You: “Based on your LinkedIn, I figured that you have a hand in improving xand y, is that right?”

Prospect: “Wait a sec. Now what is it that your company does, exactly?”

You: “Oh, of course. We’re a tech company that tackles challenges in x and y, which is why I wanted to see if you have a hand in either of those areas.”

When you return to your question and justify it, you prove that you’ve thought out the conversation plan more than your prospect has.

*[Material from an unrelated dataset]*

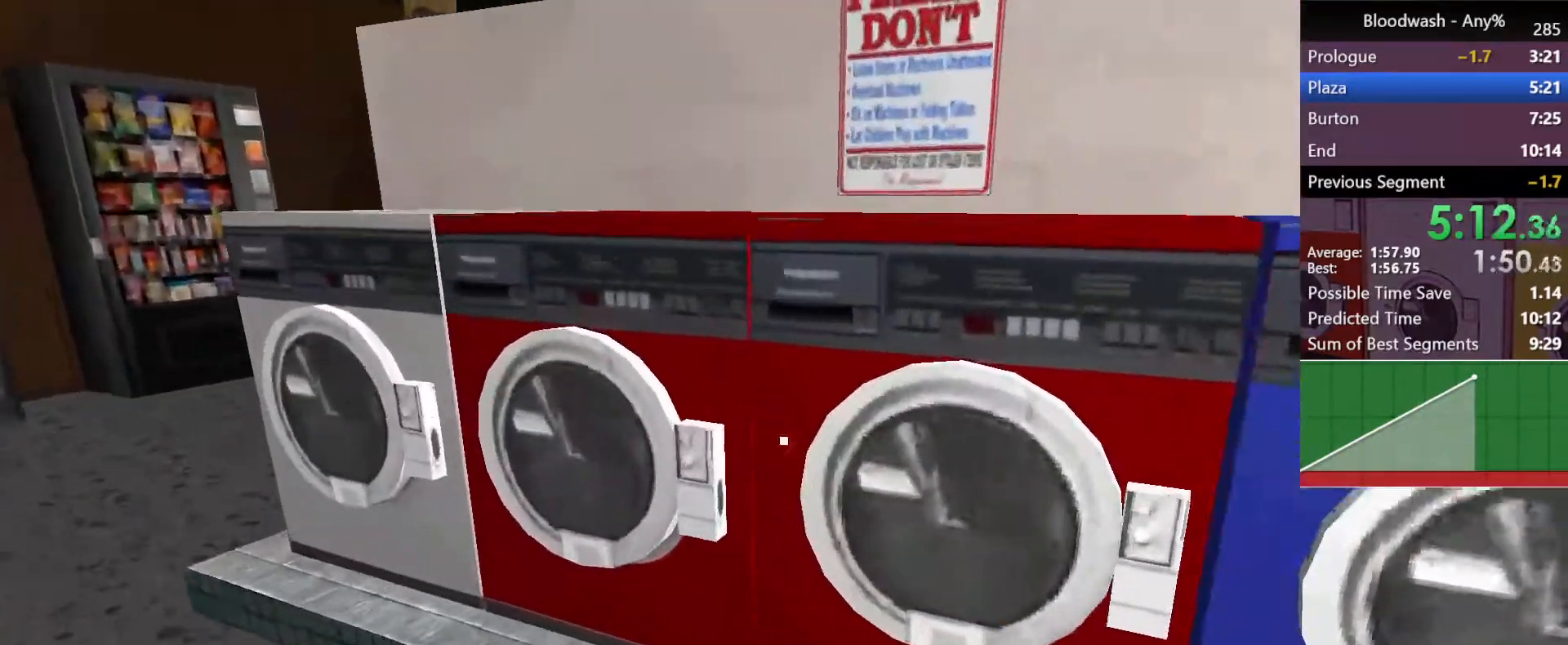
{"keys": ["a", "shift", "w"], "mouse": [], "events": []}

Once she sees that you aren’t wasting her time with unimportant questions, she’ll be far less likely to reverse your questions throughout the rest of the conversation.

Ultimately, by briefly answering your prospect’s question and using it to justify yours, you have a) diffused tension by giving your prospect the answer she asked for, b) maintained control of the conversation by continuing to question, and c) built trust by demonstrating that your questions have value.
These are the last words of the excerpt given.